On Wednesday 24th January, Dan Norris made a special visit to Radstock’s Somerset Coalfield Life Museum to talk about WECA’s latest plans to heat local homes using water from flooded mines.

Mayor Norris was pleased to announce the initiative at Radstock Museum, which he hailed as “one of his favourites in the whole district”. Dan was excited to tie past, present and future together through the flooded mines, which had some sentimental impact on him as he mentioned he comes from a mining family.

The purpose of the meeting was to discuss the future, as the country continues to face a cost of living crisis and a global climate emergency. Dan noted that it was important that we are “taking every possible opportunity and do our bit for a better future”.
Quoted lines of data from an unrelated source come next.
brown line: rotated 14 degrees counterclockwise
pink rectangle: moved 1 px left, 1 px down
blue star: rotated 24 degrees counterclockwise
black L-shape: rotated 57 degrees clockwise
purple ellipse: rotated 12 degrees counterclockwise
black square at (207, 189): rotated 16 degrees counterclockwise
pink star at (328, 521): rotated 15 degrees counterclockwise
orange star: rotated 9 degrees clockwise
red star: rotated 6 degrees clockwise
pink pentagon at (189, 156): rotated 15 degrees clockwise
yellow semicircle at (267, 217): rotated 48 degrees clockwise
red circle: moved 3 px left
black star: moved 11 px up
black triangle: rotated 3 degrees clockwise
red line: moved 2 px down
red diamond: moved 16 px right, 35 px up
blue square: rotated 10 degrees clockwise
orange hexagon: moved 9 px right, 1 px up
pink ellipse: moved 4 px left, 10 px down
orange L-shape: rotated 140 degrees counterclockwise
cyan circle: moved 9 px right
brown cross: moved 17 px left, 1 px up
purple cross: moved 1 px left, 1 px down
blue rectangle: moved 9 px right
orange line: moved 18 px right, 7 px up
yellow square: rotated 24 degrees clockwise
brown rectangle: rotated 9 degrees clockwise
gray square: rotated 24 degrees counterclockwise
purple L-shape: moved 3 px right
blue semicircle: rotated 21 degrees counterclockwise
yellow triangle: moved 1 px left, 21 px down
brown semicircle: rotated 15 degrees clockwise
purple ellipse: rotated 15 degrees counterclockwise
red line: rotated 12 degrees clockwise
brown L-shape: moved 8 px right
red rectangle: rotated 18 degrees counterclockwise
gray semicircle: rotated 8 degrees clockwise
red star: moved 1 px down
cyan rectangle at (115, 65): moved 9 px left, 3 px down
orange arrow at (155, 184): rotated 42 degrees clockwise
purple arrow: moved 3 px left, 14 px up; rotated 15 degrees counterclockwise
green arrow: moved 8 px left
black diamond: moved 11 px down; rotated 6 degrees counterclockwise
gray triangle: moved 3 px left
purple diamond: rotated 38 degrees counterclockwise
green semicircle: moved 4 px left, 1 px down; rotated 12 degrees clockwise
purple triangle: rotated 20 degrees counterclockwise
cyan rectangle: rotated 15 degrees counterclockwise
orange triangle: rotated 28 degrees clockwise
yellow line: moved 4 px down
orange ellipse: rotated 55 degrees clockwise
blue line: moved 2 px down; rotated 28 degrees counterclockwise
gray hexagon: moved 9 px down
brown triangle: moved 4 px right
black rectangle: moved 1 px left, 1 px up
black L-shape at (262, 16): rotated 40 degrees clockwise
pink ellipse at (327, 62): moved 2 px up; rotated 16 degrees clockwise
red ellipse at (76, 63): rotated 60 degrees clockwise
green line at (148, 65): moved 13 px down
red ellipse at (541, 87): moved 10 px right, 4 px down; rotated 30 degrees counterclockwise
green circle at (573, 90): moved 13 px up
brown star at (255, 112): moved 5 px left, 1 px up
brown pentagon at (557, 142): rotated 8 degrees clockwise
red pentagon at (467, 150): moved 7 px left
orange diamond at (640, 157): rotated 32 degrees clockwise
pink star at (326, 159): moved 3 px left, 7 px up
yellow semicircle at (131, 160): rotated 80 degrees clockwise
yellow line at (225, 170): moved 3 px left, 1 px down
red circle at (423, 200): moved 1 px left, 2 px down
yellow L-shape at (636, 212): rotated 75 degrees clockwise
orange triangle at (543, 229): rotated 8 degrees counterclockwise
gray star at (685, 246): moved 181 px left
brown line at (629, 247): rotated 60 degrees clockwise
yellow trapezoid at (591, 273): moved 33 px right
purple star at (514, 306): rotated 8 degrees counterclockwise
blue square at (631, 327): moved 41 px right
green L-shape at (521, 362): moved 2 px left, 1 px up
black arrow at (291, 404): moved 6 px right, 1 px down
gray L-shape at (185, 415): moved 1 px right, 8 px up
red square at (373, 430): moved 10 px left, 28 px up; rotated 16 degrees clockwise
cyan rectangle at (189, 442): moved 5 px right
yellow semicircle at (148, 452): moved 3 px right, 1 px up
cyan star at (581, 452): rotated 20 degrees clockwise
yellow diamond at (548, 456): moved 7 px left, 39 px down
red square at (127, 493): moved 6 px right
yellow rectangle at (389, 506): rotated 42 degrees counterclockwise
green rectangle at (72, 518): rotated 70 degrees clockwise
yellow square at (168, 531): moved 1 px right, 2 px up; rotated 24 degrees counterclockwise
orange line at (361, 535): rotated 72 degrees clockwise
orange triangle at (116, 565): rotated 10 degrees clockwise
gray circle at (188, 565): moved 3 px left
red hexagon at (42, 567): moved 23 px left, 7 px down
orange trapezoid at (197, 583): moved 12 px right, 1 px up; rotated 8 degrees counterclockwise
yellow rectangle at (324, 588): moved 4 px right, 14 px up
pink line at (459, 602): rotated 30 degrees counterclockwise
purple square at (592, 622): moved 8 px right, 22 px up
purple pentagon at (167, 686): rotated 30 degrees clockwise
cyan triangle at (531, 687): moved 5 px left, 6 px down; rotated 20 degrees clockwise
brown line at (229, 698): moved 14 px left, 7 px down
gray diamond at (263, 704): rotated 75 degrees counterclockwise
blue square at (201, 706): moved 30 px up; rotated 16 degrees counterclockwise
It was revealed that the West of England Combined Authority would be backing the ‘Heat from Former Mines’ initiative, liaising closely with colleagues from the unitary authorities to deliver. The plan is to extract the heat that exists in the water of the flooded former pits. The water is between 10 and 20oc, and the thermal energy could be used to create heating networks if it can be obtained in an efficient, sustainable way.

Thinking ahead to the future, Dan Norris said: “My fantasy is that perhaps Paulton Memorial Hospital could be powered by the old pit at Paulton, or the village of Pensford could have a heating network powered by the old pit”.

Around a quarter of homes on average in England sit above mine works, and in our area there are even more; there are around one hundred former pits in the West of England, so the green energy potential from this WECA-funded initiative is huge. Speaking of funding, Dan Norris revealed that £1.6 million would be pledged toward the Heat from Former Mines plan, and the money for this would be coming out of the Government’s £60 million Green Recovery Fund.

The Heat from Former Mines initiative will have three phases, and phase one starts this summer. Experts will be analysing maps and exploring the plans that were made to close the pits down across the West of England. Phase two will focus particularly on areas where there is a higher density of former pits and start planning for making 20cm bore holes in the most promising areas where the water is hotter. Bore holes will need to be 300 to 350 metres deep, and will cost £1000 per metre. The plan is to drill two of these to begin, which means that almost half of the WECA-allocated funding will be used at this stage, before testing takes place in phase three.

“Hopefully, the initial work will show that there are maybe twenty or thirty really exciting possibilities and I hope that we would have to find more money to drill more bore holes so that we can do even more on this front”.

Taking a comical swipe at Bristol’s underground rail network idea, Dan said: “This is the kind of underground I’m genuinely interested in, I have to be honest”.

“Wouldn’t it be fantastic if the contributions that our mining community made unknowingly to co2 emissions could now be turned around to, sustainably and in an environmentally friendly way, make sure that our future is much brighter and more affordable? With the increasing cost of the nuclear power plant at Hinkley, this could provide much cheaper energy too, as well as a sustainable option moving forward”.

The Coal Authority own the pits, but the land above is owned by private land owners, so the owners’ permission will need to be sought for the bore holes are drilled, thus making it hard to put a timeline on when exactly each phase will be rolled out, but the Metro Mayor is confident that “this will be a benefit to every citizen if we get it right”.

Following Dan’s unveiling, speakers included Radstock Town Clerk George Clutten and Shane Gould, Head of Industrial Heritage Strategy at Historic England.

Dan Martin, a hydrogeologist from The Coal Authority talked about about how heat extraction would work.

He explained that the mine water is heated due to the geothermal energy coming from the Earth’s core. That water will then be extracted into a heat exchanger which takes 5oc from the water’s heat. A heat pump will boost the temperature of the water for it to be distributed to houses and civic buildings connected via a heat network. Gateshead’s mine water geothermal heating scheme is the first operational example of this in the UK.

Retired miner Bryn Hawkins, 82, was a guest of honour at the event. Bryn does an excellent job of keeping the mining history of our local area alive, and was thrilled to hear the plans to bring the abandoned mines into the future.

“The project looks very exciting l will be watching it with interest, it looks very simple but l expect quite expensive to get up and running.

“The nice thing for me and the Somerset miners Welfare Trust committee is this is another way of keeping our campaign reminding local people there were coal mines in this area.

“The twenty metal miners and the Somer Valley FM radio program ‘When Coal Was King’ has at last got everyone talking about the Somerset Coal Mines, now with using the water underground to heat homes it’s going to make people even more aware.

“If the old miners that worked hard in the pits could come back and see what could happen, I’m sure they would be over the moon that something good is going to come from the underground workings to heat homes in the future. These are very exciting times for our area”.